Electrodialysis, an efficient and environmental friendly separation technology, plays a significant role in water treatment. In order to reveal ion transfer mechanism and predict electrodialysis behavior, a mathematical model for steady transport of a binary electrolyte during the desalination process was developed.
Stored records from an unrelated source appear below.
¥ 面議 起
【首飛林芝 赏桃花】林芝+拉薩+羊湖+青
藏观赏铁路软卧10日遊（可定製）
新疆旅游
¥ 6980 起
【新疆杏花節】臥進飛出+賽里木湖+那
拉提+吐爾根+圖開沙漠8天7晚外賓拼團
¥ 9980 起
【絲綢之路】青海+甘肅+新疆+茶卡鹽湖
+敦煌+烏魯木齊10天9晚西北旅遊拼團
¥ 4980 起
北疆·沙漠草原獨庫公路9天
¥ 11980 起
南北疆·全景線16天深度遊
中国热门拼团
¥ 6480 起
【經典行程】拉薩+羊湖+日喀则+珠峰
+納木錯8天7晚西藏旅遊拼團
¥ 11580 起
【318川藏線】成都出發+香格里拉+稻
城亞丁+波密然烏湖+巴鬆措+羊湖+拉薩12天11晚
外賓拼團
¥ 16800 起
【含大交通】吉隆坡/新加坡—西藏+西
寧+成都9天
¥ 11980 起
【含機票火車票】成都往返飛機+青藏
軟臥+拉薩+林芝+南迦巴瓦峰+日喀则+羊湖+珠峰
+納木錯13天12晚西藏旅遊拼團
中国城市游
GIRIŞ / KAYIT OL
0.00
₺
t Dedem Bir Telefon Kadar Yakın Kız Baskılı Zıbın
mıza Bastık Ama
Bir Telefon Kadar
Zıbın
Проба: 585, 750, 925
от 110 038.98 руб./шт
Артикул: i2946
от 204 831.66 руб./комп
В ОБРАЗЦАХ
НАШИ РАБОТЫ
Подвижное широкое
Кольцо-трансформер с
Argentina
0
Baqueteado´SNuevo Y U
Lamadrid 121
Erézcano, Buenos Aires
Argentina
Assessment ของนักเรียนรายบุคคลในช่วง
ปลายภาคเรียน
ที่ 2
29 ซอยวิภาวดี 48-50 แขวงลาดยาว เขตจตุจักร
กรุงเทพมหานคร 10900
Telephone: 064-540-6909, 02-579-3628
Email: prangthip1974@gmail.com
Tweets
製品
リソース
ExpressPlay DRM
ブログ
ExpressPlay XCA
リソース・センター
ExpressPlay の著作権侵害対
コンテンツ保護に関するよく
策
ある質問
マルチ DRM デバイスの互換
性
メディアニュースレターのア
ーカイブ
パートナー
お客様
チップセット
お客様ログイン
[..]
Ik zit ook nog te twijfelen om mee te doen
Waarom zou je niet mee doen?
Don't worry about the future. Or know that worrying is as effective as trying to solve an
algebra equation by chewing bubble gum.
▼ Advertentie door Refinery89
The Nernst–Planck, electroneutrality equations, and other hydrodynamic equations were coupled and solved with appropriate boundary conditions using the finite element method. This model is capable to predict the local ion concentration, electric potential, and ion flux in a rectangular electrodialysis unit. The effects of voltage drop (0.4–1.0 V), inlet velocity (0.03–0.06 m/s), and initial feed concentration (500–700 mol/m³) are investigated, which could provide valuable guidance for electrodialysis operation in the practical project. Moreover, this model is validated by comparing its simulation result with experimental data of electrodialysis, and it could predict the desalination of saline water accurately. Ion transfer modeling provides an effective way to study the transfer mechanism, estimate the effects of various parameters conveniently, and realize the target‐oriented operation optimization.

中文翻译：

---

基于能斯特普朗克理论的电渗析过程中盐水淡化的离子迁移模型

电渗析是一种高效且环保的分离技术，在水处理中起着重要作用。为了揭示离子转移机理并预测电渗析行为，建立了在脱盐过程中稳定运输二元电解质的数学模型。Nernst-Planck方程，电子中性方程和其他流体动力学方程通过有限元方法在适当的边界条件下进行耦合和求解。该模型能够预测矩形电渗析装置中的局部离子浓度，电势和离子通量。电压降（0.4–1.0 V），入口速度（0.03–0.06 m / s）和初始进料浓度（500–700 mol / m ^{3）的影响}）进行研究，这可以为实际项目中的电渗析操作提供有价值的指导。此外，通过将该模型的仿真结果与电渗析实验数据进行比较，验证了该模型的正确性，可以准确预测盐水的淡化程度。离子转移建模为研究转移机理，方便地估算各种参数的影响，实现面向目标的操作优化提供了有效途径。